50965.fb2 Тихий звон зарниц - читать онлайн бесплатно полную версию книги . Страница 3

Тихий звон зарниц - читать онлайн бесплатно полную версию книги . Страница 3

Ответ пришел только летом: «Новосильцева Елизавета Ивановна, сорока двух лет, скончалась в больнице города Углича 29 октября 1941 года. Диагноз: двусторонняя пневмония, острая сердечная недостаточность».

Весь этот день Катя просидела дома на своем топчане. Выходит, зря она тогда поторопилась! Надо было остаться, не садиться со всеми в поезд, а искать, искать по всей дороге, по деревням, по больницам. Может, и нашла бы… И еще представлялась ей мать, как она ходит по домам, ночует в холодных школах, все читает записки на стенах. Катя понаклеила их не меньше десятка, да, наверное, смыло дождем. Ведь и дожди уж начались…

Касьяновна сидела на скамье, прихлебывала горячий кипяток с размоченной ржаной коркой, равнодушно поглядывала на Катю.

— Ну и что? Матка-то ведь не вечная. Эко дело. Народу пропадает прорва, не одна матка твоя.

— Да как жить-то теперь? — плакала Катя.

— А так и живи. Теперь как живут? Дом отняли — без дома живут, ногу отняли — живут и без ноги, руку — ничего, и без руки можно…

Старуха покивала головой, думая о чем-то. Добавила, словно в забытьи:

— Без руки можно… Вот без хлеба дак нельзя. Нельзя без хлеба. Охо-хо, господи, даждь нам днесь…

Лето выдалось жаркое, но дождливое. Сорняков на полях уродилось великое множество. Удивило Катю, что здесь и хлеб-то приходится пропалывать. Среди редких, низеньких колосьев — пышные поросли сурепки, лебеды, васильков; с первого взгляда и не поймешь, что хлеб посеян. Поработав часа два-три, здешние усаживались на копнах выполотой травы, хихикали, трещали о чем-то. Принимались за работу только тогда, когда на своем заржавелом велосипеде прикатывал бригадир, тощий и кривой мальчишка Даут. Катя понимала, что колхозу сейчас трудно, что здоровые работники все на фронте, и все же…

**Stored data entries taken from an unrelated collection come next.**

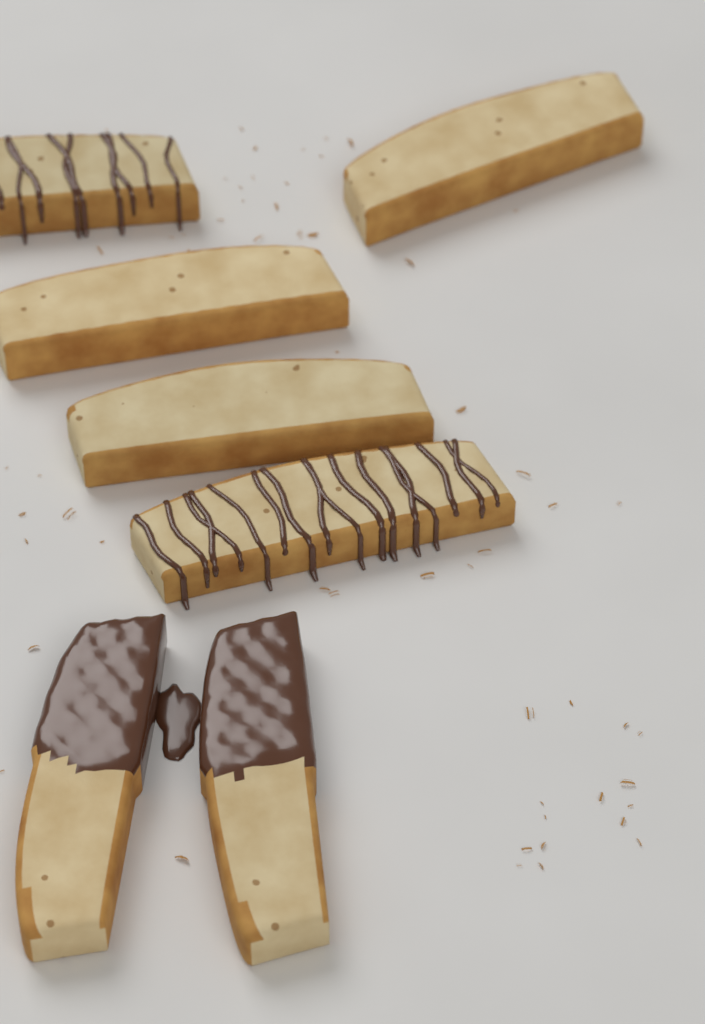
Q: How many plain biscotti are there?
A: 3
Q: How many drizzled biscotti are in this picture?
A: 2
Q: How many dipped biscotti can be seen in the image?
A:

Касьяновна трудилась истово, с молчаливым презрением обходила копны с болтливым бабьём. А те с усмешкой поглядывали на злую старуху.

После работы Катя обязательно прихватывала с собой целую сумку лебеды. Вечером они с Касьяновной варили из нее похлебку. Столовая ложка крупы, кастрюля с верхом лебеды, щепотка соли, вода. От лебеды тошнило, все тело разламывало от непосильной работы под солнцем, жесткие доски топчана давили спину, и постель будто покачивало. Заснуть никак не удавалось, и она вспоминала о былом.

…Весна. В школе экзамены. А тут и ландыши расцвели. Запах ландышей всегда удивляет после долгой зимы. Чудной все-таки запах. Если долго нюхать, голова кружится. Она верила, что стоит засунуть веточку ландыша за пазуху, ну, прямо под лифчик, это обязательно принесет удачу. Ни за что не провалишься! И правда, ведь всегда экзамены сходили удачно. А кто научил ее этому? Сама не знает, придумала, что ли?..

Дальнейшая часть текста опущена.